Windows 8.1 extended support is ending soon

In brief: Microsoft is scheduled to put another of its legacy operating systems out to pasture in the near future. Anyone still using the aging OS needs to start getting serious about transitioning to a current, in-service release.

Windows 8.1 launched in late 2013 – just one year after Microsoft unleashed Windows 8 – in an attempt to rectify some of the early issues with its flagship OS. Most found it did offer a better experience than the original but still, Microsoft wasted little time in prepping and rolling out its successor – Windows 10 – in the summer of 2015.

Microsoft ended mainstream support for Windows 8.1 on January 9, 2018, and is planning to suspend extended support on January 10, 2023. Once this happens, Microsoft will no longer provide software updates and technical assistance for the OS. There will be no extended security update program for Windows 8.1 meaning anyone running it after the cutoff date will be exposed to future security risks.
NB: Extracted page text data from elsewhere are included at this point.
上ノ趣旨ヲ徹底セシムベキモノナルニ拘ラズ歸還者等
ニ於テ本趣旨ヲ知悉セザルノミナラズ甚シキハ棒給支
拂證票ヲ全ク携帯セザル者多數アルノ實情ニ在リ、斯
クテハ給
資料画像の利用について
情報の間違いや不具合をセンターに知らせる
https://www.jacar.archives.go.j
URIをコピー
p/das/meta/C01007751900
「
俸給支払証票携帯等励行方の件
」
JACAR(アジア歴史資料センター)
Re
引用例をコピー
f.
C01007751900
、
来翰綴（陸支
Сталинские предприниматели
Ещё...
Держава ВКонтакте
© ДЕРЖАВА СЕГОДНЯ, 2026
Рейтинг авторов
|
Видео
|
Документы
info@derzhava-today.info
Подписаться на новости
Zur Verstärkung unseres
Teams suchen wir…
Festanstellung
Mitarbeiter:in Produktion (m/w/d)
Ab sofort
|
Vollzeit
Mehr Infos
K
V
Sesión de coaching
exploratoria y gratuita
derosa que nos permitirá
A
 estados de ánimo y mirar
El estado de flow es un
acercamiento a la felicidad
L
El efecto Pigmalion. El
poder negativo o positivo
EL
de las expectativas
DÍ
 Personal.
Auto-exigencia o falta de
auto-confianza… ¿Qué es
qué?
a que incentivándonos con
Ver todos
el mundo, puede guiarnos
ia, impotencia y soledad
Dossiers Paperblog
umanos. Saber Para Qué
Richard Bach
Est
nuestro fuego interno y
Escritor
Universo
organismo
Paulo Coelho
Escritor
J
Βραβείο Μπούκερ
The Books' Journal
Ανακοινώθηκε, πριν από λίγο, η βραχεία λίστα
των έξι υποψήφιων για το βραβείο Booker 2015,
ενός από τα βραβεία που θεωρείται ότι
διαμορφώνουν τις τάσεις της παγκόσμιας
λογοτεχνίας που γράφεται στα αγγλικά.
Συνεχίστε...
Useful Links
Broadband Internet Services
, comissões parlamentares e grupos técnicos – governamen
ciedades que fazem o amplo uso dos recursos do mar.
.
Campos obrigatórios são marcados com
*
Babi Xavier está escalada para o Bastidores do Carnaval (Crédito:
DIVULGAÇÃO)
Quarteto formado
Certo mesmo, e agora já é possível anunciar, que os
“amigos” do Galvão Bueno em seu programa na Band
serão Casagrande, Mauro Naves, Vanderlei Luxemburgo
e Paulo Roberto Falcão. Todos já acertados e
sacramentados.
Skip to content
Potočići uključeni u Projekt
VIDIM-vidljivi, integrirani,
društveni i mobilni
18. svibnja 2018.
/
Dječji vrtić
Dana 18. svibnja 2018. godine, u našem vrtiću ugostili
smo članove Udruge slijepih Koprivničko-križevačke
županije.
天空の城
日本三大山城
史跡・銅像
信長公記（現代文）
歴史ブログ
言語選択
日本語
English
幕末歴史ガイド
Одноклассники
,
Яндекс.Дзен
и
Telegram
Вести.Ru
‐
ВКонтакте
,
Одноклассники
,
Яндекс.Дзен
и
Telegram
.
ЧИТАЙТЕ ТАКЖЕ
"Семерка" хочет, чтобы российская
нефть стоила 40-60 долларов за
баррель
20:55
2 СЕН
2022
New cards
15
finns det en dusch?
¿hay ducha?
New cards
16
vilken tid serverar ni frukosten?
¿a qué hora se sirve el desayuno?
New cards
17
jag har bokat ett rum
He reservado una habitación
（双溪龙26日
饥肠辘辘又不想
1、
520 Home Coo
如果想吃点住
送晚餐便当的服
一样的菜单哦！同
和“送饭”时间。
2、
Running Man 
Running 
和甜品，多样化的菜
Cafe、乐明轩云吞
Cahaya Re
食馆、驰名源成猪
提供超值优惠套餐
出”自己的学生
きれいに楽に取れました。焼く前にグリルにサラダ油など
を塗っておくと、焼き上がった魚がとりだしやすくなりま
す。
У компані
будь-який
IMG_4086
According to StatCounter, Windows 8.1’s worldwide desktop market share sat at just 2.45 percent as of October 2022. For comparison, Windows 7 is still used on 9.61 percent of desktops. Windows 11 has been adopted by 15.44 percent of desktops and Windows 10 leads the way with 71.29 percent market share.

Microsoft recommends upgrading devices running Windows 8.1 to a more current, in-service version of Windows like Windows 10 or Windows 11. Windows 10 Home and Pro is still available and will be supported until October 14, 2025. That route could buy you a few more years if Windows 11 isn’t an option due to technical limitations.

In the event your device doesn’t meet the minimum requirements of a newer OS, Microsoft suggests replacing it with something a bit newer. In that situation (and assuming you want to stick with Windows), you’d be best served upgrading to something that supports Windows 11 so you won’t have to worry with switching operating systems again for a while.